- Instructions for the task:
Repeat only the lines below from the one containing "left front paw: (288, 863)" through the one containing "left back paw: (83, 856)", inclusive, exactly as written.

- Opening Delimiter -

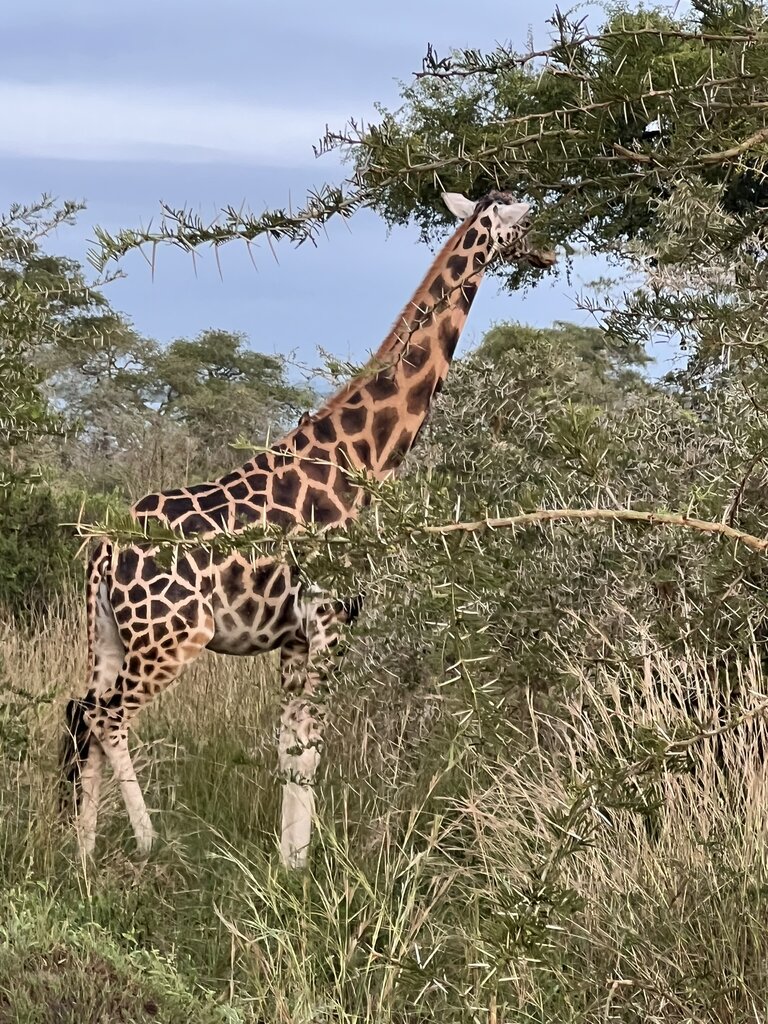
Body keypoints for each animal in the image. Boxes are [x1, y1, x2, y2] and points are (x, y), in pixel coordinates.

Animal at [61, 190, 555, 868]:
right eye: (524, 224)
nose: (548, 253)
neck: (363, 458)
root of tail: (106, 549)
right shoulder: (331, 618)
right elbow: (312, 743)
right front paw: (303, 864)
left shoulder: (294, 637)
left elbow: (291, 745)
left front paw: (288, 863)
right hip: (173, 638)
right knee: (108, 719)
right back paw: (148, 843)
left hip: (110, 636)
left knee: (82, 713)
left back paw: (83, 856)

- Closing Delimiter -
- Opening Delimiter -

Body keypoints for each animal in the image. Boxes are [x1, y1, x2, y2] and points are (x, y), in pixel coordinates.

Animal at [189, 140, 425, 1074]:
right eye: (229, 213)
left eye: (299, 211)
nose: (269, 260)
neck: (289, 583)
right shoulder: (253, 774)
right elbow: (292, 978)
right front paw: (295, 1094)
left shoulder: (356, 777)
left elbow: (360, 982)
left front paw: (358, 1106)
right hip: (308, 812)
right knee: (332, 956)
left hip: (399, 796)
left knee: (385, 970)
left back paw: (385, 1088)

- Closing Delimiter -

- Written reply:
left front paw: (288, 863)
right hip: (173, 638)
right knee: (108, 719)
right back paw: (148, 843)
left hip: (110, 636)
left knee: (82, 713)
left back paw: (83, 856)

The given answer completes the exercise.